[Plain-text document sources]

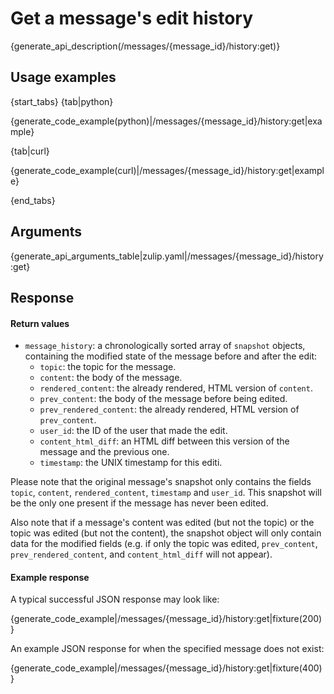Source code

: # Get a message's edit history

{generate_api_description(/messages/{message_id}/history:get)}

## Usage examples

{start_tabs}
{tab|python}

{generate_code_example(python)|/messages/{message_id}/history:get|example}

{tab|curl}

{generate_code_example(curl)|/messages/{message_id}/history:get|example}

{end_tabs}

## Arguments

{generate_api_arguments_table|zulip.yaml|/messages/{message_id}/history:get}

## Response

#### Return values

* `message_history`: a chronologically sorted array of `snapshot` objects,
    containing the modified state of the message before and after the edit:
    * `topic`: the topic for the message.
    * `content`: the body of the message.
    * `rendered_content`: the already rendered, HTML version of `content`.
    * `prev_content`: the body of the message before being edited.
    * `prev_rendered_content`: the already rendered, HTML version of
        `prev_content`.
    * `user_id`: the ID of the user that made the edit.
    * `content_html_diff`: an HTML diff between this version of the message
        and the previous one.
    * `timestamp`: the UNIX timestamp for this editi.

Please note that the original message's snapshot only contains the fields
`topic`, `content`, `rendered_content`, `timestamp` and `user_id`. This
snapshot will be the only one present if the message has never been edited.

Also note that if a message's content was edited (but not the topic)
or the topic was edited (but not the content), the snapshot object
will only contain data for the modified fields (e.g. if only the topic
was edited, `prev_content`, `prev_rendered_content`, and
`content_html_diff` will not appear).

#### Example response

A typical successful JSON response may look like:

{generate_code_example|/messages/{message_id}/history:get|fixture(200)}

An example JSON response for when the specified message does not exist:

{generate_code_example|/messages/{message_id}/history:get|fixture(400)}
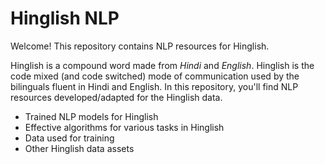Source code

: Hinglish NLP
====

Welcome! This repository contains NLP resources for Hinglish.

Hinglish is a compound word made from *Hindi* and *English*. Hinglish is the code mixed (and code switched) mode of communication used by the bilinguals fluent in Hindi and English. In this repository, you'll find NLP resources developed/adapted for the Hinglish data.

- Trained NLP models for Hinglish
- Effective algorithms for various tasks in Hinglish
- Data used for training
- Other Hinglish data assets
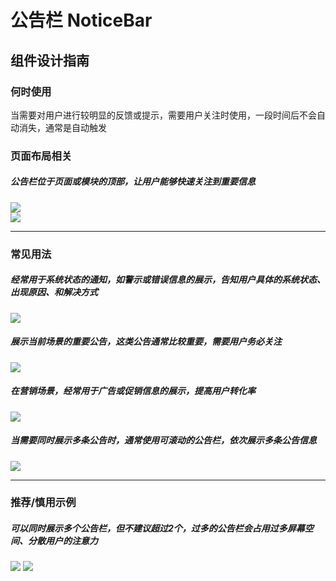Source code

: # 公告栏 NoticeBar

## 组件设计指南

### 何时使用

当需要对用户进行较明显的反馈或提示，需要用户关注时使用，一段时间后不会自动消失，通常是自动触发

### 页面布局相关

##### 公告栏位于页面或模块的顶部，让用户能够快速关注到重要信息

<div class="legend">
  <div class="item">
    <img src="https://oteam-tdesign-1258344706.cos.ap-guangzhou.myqcloud.com/site/design/mobile-guide/Stepper%203-1.gif" />
  </div>

  <div class="item">
    <img src="https://oteam-tdesign-1258344706.cos.ap-guangzhou.myqcloud.com/site/design/mobile-guide/Stepper%203-2.gif" />
  </div>
</div>

<hr />

### 常见用法

##### 经常用于系统状态的通知，如警示或错误信息的展示，告知用户具体的系统状态、出现原因、和解决方式

<div class="legend">
  <div class="item">
    <img src="https://oteam-tdesign-1258344706.cos.ap-guangzhou.myqcloud.com/site/design/mobile-guide/Stepper%203-1.gif" />
  </div>
</div>  

##### 展示当前场景的重要公告，这类公告通常比较重要，需要用户务必关注

<div class="legend">
  <div class="item">
    <img src="https://oteam-tdesign-1258344706.cos.ap-guangzhou.myqcloud.com/site/design/mobile-guide/Stepper%203-1.gif" />
  </div>
</div>  

##### 在营销场景，经常用于广告或促销信息的展示，提高用户转化率

<div class="legend">
  <div class="item">
    <img src="https://oteam-tdesign-1258344706.cos.ap-guangzhou.myqcloud.com/site/design/mobile-guide/Stepper%203-1.gif" />
  </div>
</div>  

##### 当需要同时展示多条公告时，通常使用可滚动的公告栏，依次展示多条公告信息

<div class="legend">
  <div class="item">
    <img src="https://oteam-tdesign-1258344706.cos.ap-guangzhou.myqcloud.com/site/design/mobile-guide/Stepper%203-1.gif" />
  </div>
</div>  

<hr />
 
### 推荐/慎用示例

##### 可以同时展示多个公告栏，但不建议超过2个，过多的公告栏会占用过多屏幕空间、分散用户的注意力

<div class="legend">
  <div class="item">
    <img src="https://oteam-tdesign-1258344706.cos.ap-guangzhou.myqcloud.com/site/design/mobile-guide/Stepper%203-2.gif" />
    <img class="tag" src="https://oteam-tdesign-1258344706.cos.ap-guangzhou.myqcloud.com/site/doc/bad.png" />
  </div>
</div>
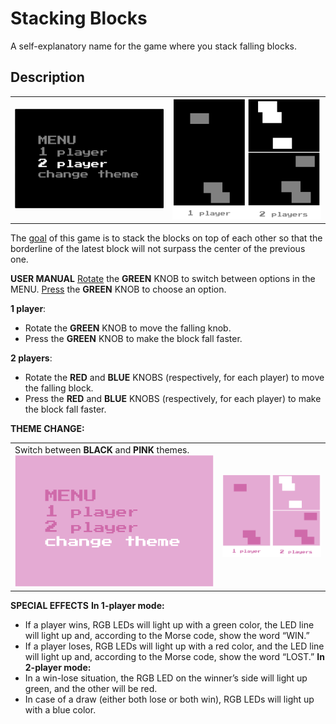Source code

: # Stacking Blocks
A self-explanatory name for the game where you stack falling blocks.

## Description
<table><tr>
  <td><img src="images/menu_black.png" alt="black menu" width="345"/></td>
  <td><img src="images/game_black.png" alt="black game mode" width="345"/></td>
</tr></table>
The <u>goal</u> of this game is to stack the blocks on top of each other so that the borderline of the latest block will not surpass the center of the previous one. 

<b>USER MANUAL</b>
<u>Rotate</u> the <b>GREEN</b> KNOB to switch between options in the MENU.
<u>Press</u> the <b>GREEN</b> KNOB to choose an option.

<b>1 player</b>:
- Rotate the <b>GREEN</b> KNOB to move the falling knob.
- Press the <b>GREEN</b> KNOB to make the block fall faster.

<b>2 players</b>:
- Rotate the <b>RED</b> and <b>BLUE</b> KNOBS (respectively, for each player) to move the falling block.
- Press the <b>RED</b> and <b>BLUE</b> KNOBS (respectively, for each player) to make the block fall faster.

<b>THEME CHANGE:</b>
<table><tr>
  <td>Switch between <b>BLACK</b> and <b>PINK</b> themes.
    <img src="images/menu_pink.png" alt="black menu" width="345"/>
  </td>
  <td><img src="images/game_pink.png" alt="black game mode" width="345"/></td>
</tr></table>

<b>SPECIAL EFFECTS</b>
<b>In 1-player mode:</b>
- If a player wins,  RGB LEDs will light up with a green color, the LED line will light up and, according to the Morse code, show the word “WIN.”
- If a player loses,  RGB LEDs will light up with a red color, and the LED line will light up and, according to the Morse code, show the word “LOST.”
<b>In 2-player mode: </b>
- In a win-lose situation, the RGB LED on the winner’s side will light up green, and the other will be red.
- In case of a draw (either both lose or both win), RGB LEDs will light up with a blue color.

**What to do:** Filter the entries down to the lines holding the string "modified". Copy each of those lines.

**Result of the task:**
    containing the modified state of the message before and after the edit:
will only contain data for the modified fields (e.g. if only the topic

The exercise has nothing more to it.